STORIELLA O.T.
stamani nel pedalare incrocio un ciclista...lo saluto e mi ritorna a mente quanto dicevo " quello un è normale"
sono gli anni 92-93 e frequento l'ITIS, come quel ragazzo incrociato stamani.
facevo basket e oltre che nella mia squadra mi allenavo in prima squadra che era in Serie C.. Arrivavo a casa dagli allenamenti che erano le 23:30 e la mattina a scuola fino alle 9-10 non connettevo.
verso marzo questo ragazzo veniva a scuola in bici da corsa e delle volte lo faceva anche mentre piovigginava. la borsa gliela portavano in pulman dei suoi amici che abitavano dove lui ( circa 20km dalla scuola )- Dicevano che partiva verso le 6 e poi dopo l'uscita stesso rituale, si cambiava, borsa agli amici e si sparava altre 4-5 ore di allenamento.
io pensavo " ma figurati se mi sveglio alle 5 per allenarmi! ( pensando al fatto di essere lesso dagli allenamenti ). Poi specialmente quando era brutto tempo mi sfiorava il pensiero:
quello poverino non è normale!, ma poi per cosa si allena?? non ha altro tempo??

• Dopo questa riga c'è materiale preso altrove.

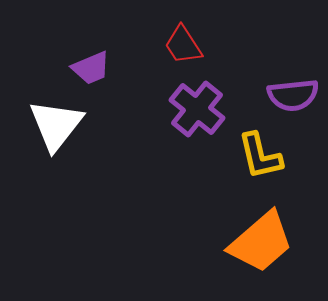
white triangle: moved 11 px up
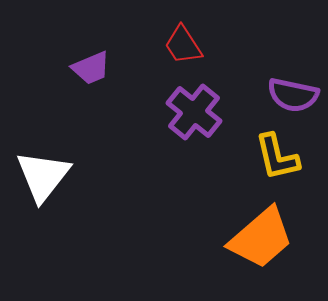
purple semicircle: rotated 18 degrees clockwise
purple cross: moved 3 px left, 3 px down
white triangle: moved 13 px left, 51 px down
yellow L-shape: moved 17 px right, 1 px down
orange trapezoid: moved 4 px up
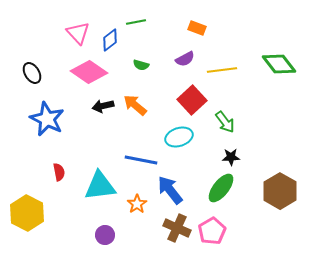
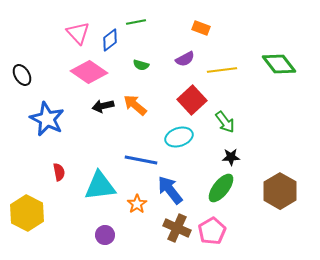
orange rectangle: moved 4 px right
black ellipse: moved 10 px left, 2 px down
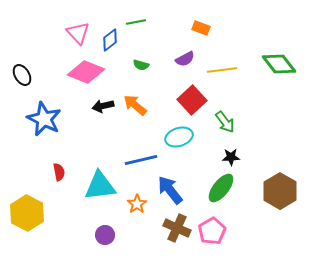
pink diamond: moved 3 px left; rotated 12 degrees counterclockwise
blue star: moved 3 px left
blue line: rotated 24 degrees counterclockwise
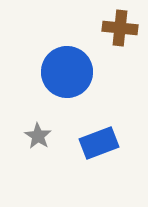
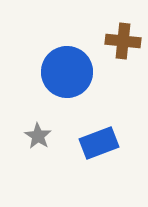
brown cross: moved 3 px right, 13 px down
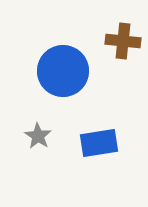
blue circle: moved 4 px left, 1 px up
blue rectangle: rotated 12 degrees clockwise
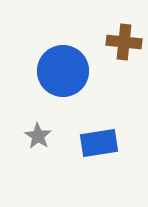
brown cross: moved 1 px right, 1 px down
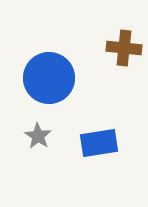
brown cross: moved 6 px down
blue circle: moved 14 px left, 7 px down
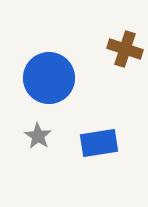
brown cross: moved 1 px right, 1 px down; rotated 12 degrees clockwise
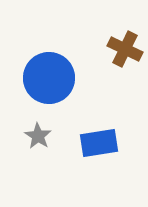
brown cross: rotated 8 degrees clockwise
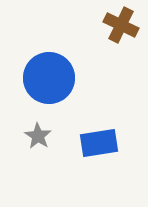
brown cross: moved 4 px left, 24 px up
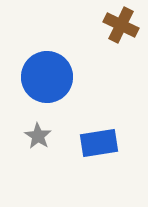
blue circle: moved 2 px left, 1 px up
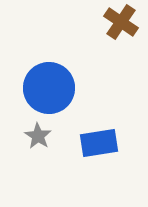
brown cross: moved 3 px up; rotated 8 degrees clockwise
blue circle: moved 2 px right, 11 px down
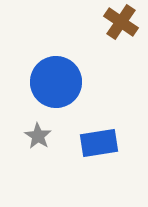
blue circle: moved 7 px right, 6 px up
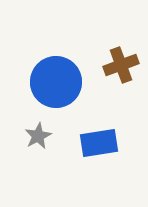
brown cross: moved 43 px down; rotated 36 degrees clockwise
gray star: rotated 12 degrees clockwise
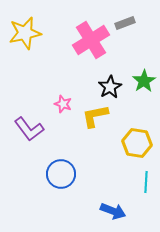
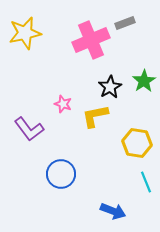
pink cross: rotated 9 degrees clockwise
cyan line: rotated 25 degrees counterclockwise
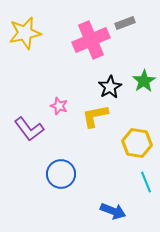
pink star: moved 4 px left, 2 px down
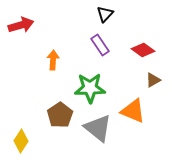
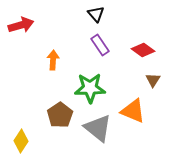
black triangle: moved 9 px left; rotated 24 degrees counterclockwise
brown triangle: rotated 28 degrees counterclockwise
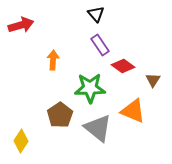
red diamond: moved 20 px left, 16 px down
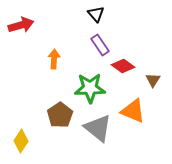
orange arrow: moved 1 px right, 1 px up
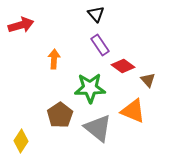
brown triangle: moved 5 px left; rotated 14 degrees counterclockwise
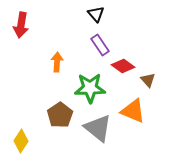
red arrow: rotated 115 degrees clockwise
orange arrow: moved 3 px right, 3 px down
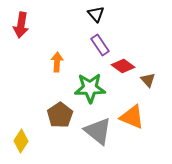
orange triangle: moved 1 px left, 6 px down
gray triangle: moved 3 px down
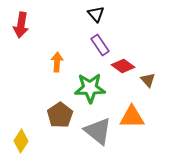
orange triangle: rotated 24 degrees counterclockwise
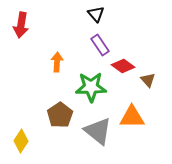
green star: moved 1 px right, 1 px up
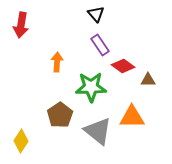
brown triangle: rotated 49 degrees counterclockwise
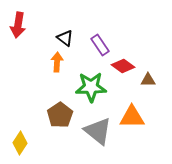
black triangle: moved 31 px left, 24 px down; rotated 12 degrees counterclockwise
red arrow: moved 3 px left
yellow diamond: moved 1 px left, 2 px down
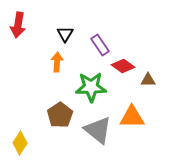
black triangle: moved 4 px up; rotated 24 degrees clockwise
gray triangle: moved 1 px up
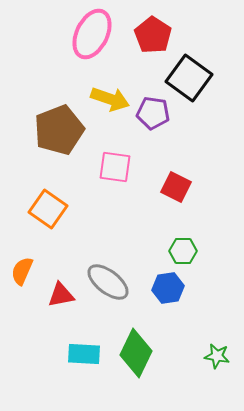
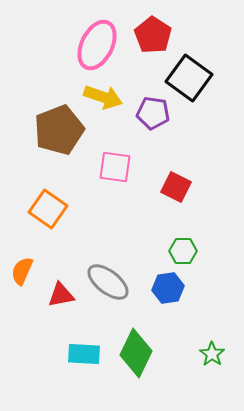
pink ellipse: moved 5 px right, 11 px down
yellow arrow: moved 7 px left, 2 px up
green star: moved 5 px left, 2 px up; rotated 25 degrees clockwise
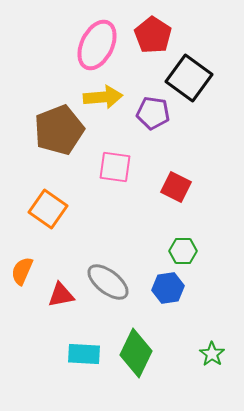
yellow arrow: rotated 24 degrees counterclockwise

poi 22 anni fa presi la bici... mi sono ritrovato a svegliarmi alle 5 o alla 9 colli alle 3:45 .. ma ho preso anche l'acqua nella mia attuale carriera e spesso ho pensato a cosa dicevo di questo ragazzo.
stamani il caso ha voluto che lo abbia incrociato, e poco dopo ha iniziato a piovere e li sorridendo mi son detto " meno male era lui quello che non era normale"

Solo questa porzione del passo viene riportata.